Is your mailbox broken? Is it time for a new one or is your current mail holder overdue for repairs? If you’re wondering how to install a mailbox or how to repair the one you own, see our how-tos and tips.
How to Build a Mailbox Post
A mailbox post is easy to build. It’s as simple as cutting a horizontal piece to support the box and a vertical piece to bury in the ground.
What You’ll Need
- Dimensional lumber (One 4″ by 4″ post, and two 3/4-inch pieces)
- Circular saw
- Deck screws
- Exterior paint
- First, make a half-lap joint. Mark cut lines where the vertical post and the horizontal piece will cross.
Use a circular saw to cut 1/2 the thickness of the post and the width of the post where the two pieces will meet.
- Make several cuts every 1/8th inch or so between the lines.
- Remove the remaining wood by removing it with a screwdriver or tapping with a hammer.
- Repeat the above process on the horizontal wood section.
- Fit the two notches together. They should meet at a 90-degree angle.
- Attach a few deck screws to hold the pieces together and them in place.
- For an extra sturdy post, add a diagonal support under the side that will support the mail holder. Cut a piece of 3/4 inch lumber to fit into the recess located under the box.
This makes it easier to attach the mailbox to your new mailbox post.
- Paint your post to coordinate with your home’s color scheme, and install.
What are the USPS requirements for placing and installing a mailbox?

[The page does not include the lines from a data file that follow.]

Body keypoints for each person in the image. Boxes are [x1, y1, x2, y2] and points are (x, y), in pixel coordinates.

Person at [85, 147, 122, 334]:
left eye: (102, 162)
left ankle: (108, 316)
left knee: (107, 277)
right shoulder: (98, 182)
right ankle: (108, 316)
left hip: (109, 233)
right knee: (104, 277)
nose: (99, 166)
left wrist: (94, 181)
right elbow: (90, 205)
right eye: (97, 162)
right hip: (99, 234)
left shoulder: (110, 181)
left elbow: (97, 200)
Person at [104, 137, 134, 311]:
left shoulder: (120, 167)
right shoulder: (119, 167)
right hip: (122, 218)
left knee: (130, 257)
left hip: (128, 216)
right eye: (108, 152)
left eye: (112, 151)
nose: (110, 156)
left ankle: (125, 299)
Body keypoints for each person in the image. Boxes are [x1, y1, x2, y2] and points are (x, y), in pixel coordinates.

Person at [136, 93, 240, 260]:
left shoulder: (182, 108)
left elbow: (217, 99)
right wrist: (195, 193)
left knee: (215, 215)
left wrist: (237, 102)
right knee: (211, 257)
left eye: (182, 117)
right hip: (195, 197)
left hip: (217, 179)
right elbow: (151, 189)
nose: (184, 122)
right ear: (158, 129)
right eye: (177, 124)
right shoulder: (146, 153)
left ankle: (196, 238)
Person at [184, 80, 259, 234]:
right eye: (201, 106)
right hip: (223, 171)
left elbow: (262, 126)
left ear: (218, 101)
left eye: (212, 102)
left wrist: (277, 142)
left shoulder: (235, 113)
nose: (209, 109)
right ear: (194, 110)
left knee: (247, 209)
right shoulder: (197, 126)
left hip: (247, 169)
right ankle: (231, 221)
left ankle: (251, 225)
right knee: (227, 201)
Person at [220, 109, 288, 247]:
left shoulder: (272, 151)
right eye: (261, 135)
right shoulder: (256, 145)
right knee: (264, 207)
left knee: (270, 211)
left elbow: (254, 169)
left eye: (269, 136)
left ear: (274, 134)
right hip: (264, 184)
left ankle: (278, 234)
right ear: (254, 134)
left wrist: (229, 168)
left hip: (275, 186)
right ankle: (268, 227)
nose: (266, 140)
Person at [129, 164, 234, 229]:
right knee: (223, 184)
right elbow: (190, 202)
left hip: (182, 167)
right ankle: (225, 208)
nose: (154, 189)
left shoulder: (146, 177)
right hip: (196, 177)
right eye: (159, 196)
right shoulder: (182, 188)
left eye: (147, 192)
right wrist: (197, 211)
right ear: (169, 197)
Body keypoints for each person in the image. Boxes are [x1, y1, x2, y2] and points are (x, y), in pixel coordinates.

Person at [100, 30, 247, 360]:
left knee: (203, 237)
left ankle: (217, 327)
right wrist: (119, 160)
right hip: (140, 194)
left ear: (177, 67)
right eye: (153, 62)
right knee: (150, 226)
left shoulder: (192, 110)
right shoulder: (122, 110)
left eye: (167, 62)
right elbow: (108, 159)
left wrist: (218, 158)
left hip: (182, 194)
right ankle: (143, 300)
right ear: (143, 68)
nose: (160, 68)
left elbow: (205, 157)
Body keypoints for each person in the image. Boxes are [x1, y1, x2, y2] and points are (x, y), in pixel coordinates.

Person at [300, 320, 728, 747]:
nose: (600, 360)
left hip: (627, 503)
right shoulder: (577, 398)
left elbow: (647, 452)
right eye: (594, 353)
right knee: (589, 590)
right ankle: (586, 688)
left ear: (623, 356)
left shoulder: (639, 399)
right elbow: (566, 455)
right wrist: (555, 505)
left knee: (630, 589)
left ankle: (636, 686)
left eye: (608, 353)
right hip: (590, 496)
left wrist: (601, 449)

Home repair expert, Danny Lipford says, “Start by contacting your local post office to make sure the mailbox and location you would like to install it meets with their approval.” The first rule of thumb when adding a new mailbox is to ensure that your mail carrier has open access to the mail holder at all times.
An approved mailbox usually has the words, “US MAIL” and “APPROVED BY THE POSTMASTER GENERAL” on the door or front. See below for an overview of the USPS Standards for curbside, door slot, and wall-mounted mailboxes.
Mailbox Size and Construction Standards for Curbside Mailboxes
A mail holder that has the Postmaster General’s (PMG) seal of approval will meet U.S. Post Office size and construction standards.
If you would like to custom-build a new mailbox, it must meet USPS standards. Contact the US Postal Service Engineering office to obtain measurements for building your own. If you wish to add a mailbox big enough to hold packages, refer to the post office information about Next Generation Mailboxes.
Where should I place my mailbox to meet post office requirements?
Install your mailbox, vertically, 41″ to 45″ from the road surface. Measure up from the road to the bottom of the mailbox or to the point of mail entry.
Place your mail holder, horizontally, 6″ to 8″ back from the curb. No raised curb? Contact your local post office for guidance.
What about adding house numbers and my street address?
Attach your house or apartment number to the mail holder. Adhesive numbers are available at hardware stores and home improvement centers.
If your mailbox sits on a different street from your home, add your full street address to the mailbox.
What are the rules for installing a mailbox post?
The Federal Highway Administration recommends a 4-inch-by-4-inch wooden post or a 2-inch aluminum or steel pipe to use as a support. Bury the support in the ground at a maximum depth of 24 inches.
Choose a material that will provide strong support but will bend or break in case of damage. Do not use concrete, brick, iron, or heavy metal supports.
What are the rules for setting up a newspaper delivery box?
According to USPS, federal law prohibits the placement of non-postal items in mailboxes. USPS states that a receptacle for holding newspapers delivered by private companies, may be attached to the post of a curbside mailbox.
The newspaper holder must meet these conditions:
- It does not touch the mailbox or require any part of the mailbox for support.
- The newspaper holder does not interfere with the delivery of mail, block the view of the mailbox flag, or present a hazard to the mail carrier.
- It does not extend beyond the front of the mailbox when closed.
- It does not display advertising. An exception to this rule is the publication title.
Maintaining Your Mailbox
Over time, your mailbox may look worn or become difficult to open and close. In most cases, the property owner is responsible for the maintenance and repair of personal mailboxes.
It’s a good idea to do a yearly mailbox check to avoid mail delivery problems. Here’s a few tips on maintaining your mail holder.
- Check the door or slot for loose hinges and tighten
- Replace any rusty or loose hardware. New mailbox parts may be purchased at your local hardware store.
- Clean up both green and black stains on your mailbox with Wet & Forget Outdoor.
- Replace any missing, loose, or faded house numbers and letters.
- Always keep the walking or driving path to your mailbox clear. For curbside mailboxes, trim back shrubs and plants. Avoid displaying outdoor decor near the mailbox.
- Contact your local post office before moving, replacing, or installing a mailbox.
Bonus Tip: Attach reflective letters and numbers to your mailbox to help visitors and emergency services locate your home.